Etcd is pushing progressively to remove the version 2 datastore. We will eventually need to switch conftool to etcd v3, which should allow us to use the native replication as well.
Sadly the transition would require a lot of work, that I will try to summarize here. There's also two main ways to go with the integration: native grpc or via the grpc/json gateway.
Native grpc interface
- Allow access to the etcdv3 grpc interface via nginx.
- Fork/take over maintenance of the grpc python3 client currently at https://github.com/kragniz/python-etcd3 which looks notably unmaintained at the moment
- Verify auth works
GRPC gateway
- Check that access via nginx works as intended
- Create a python client for the v3 http api. It doesn't need to be complete, we just need the CRUD parts
- verify auth works
We then need to integrate etcd 3 into conftool, allowing to write to both datastores:
- Add an etcd3 backend to conftool
- Add a "proxy" backend to conftool that can write to multiple backends
- Start writing to both backends
And finally, we'll need to convert clients:
- Confd supports etcdv3 natively; we'll still have to find out if it's 100% compatible
- MediaWiki will probably need to be enabled to call the v3 grpc gateway
- We might want to migrate pybal, and in that case I'd still use the v3 grpc gateway
Status update (June 2025)
Preparatory work has started in advance of introducing an etcd v3 backend driver to conftool. Specifically, this involves:
- Document API semantics of the existing v2 driver
- Implement conformance tests to assert those semantics are honored (to which the v3 driver will also be subject)
- Resolve under-specified or inconsistent behaviors in the v2 driver (in progress)

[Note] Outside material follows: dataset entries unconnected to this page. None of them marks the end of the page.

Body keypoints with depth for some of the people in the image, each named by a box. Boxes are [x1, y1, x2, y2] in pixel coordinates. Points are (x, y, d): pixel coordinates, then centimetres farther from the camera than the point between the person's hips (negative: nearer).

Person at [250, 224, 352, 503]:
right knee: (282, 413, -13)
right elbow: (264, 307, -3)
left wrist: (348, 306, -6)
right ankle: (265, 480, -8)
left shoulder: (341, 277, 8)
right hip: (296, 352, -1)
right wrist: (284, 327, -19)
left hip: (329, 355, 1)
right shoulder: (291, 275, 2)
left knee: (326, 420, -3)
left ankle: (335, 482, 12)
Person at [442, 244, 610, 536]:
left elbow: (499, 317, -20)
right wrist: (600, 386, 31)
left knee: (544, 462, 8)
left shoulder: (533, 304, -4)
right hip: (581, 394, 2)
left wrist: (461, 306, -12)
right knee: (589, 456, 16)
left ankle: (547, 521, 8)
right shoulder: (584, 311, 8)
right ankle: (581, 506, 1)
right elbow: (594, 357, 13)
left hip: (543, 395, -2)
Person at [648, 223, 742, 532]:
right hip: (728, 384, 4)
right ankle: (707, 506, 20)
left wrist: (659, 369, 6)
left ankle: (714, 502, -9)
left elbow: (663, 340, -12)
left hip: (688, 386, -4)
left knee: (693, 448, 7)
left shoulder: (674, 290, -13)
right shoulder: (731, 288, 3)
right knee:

With that complete, we'll be ready to introduce a v3 driver implementing the same API, and later a (temporary) dual-write driver to support the migration (i.e., sequencing writes across v2 and v3 dependent on migration phase). We have not yet made a final decision on the specific v3 python client to use. One option under consideration is something like etcd3-client-lite, which targets the HTTP gRPC gateway.
I'll soon open a separate subtask to specifically capture discussion on tradeoffs between various client options.
More generally, there already exists a detailed migration design drafted in mid-2024. I'll aim to start incrementally refreshing that and breaking out other key decisions to subtasks (covering, e.g., auth model, MediaWiki support, migration phases, etc.).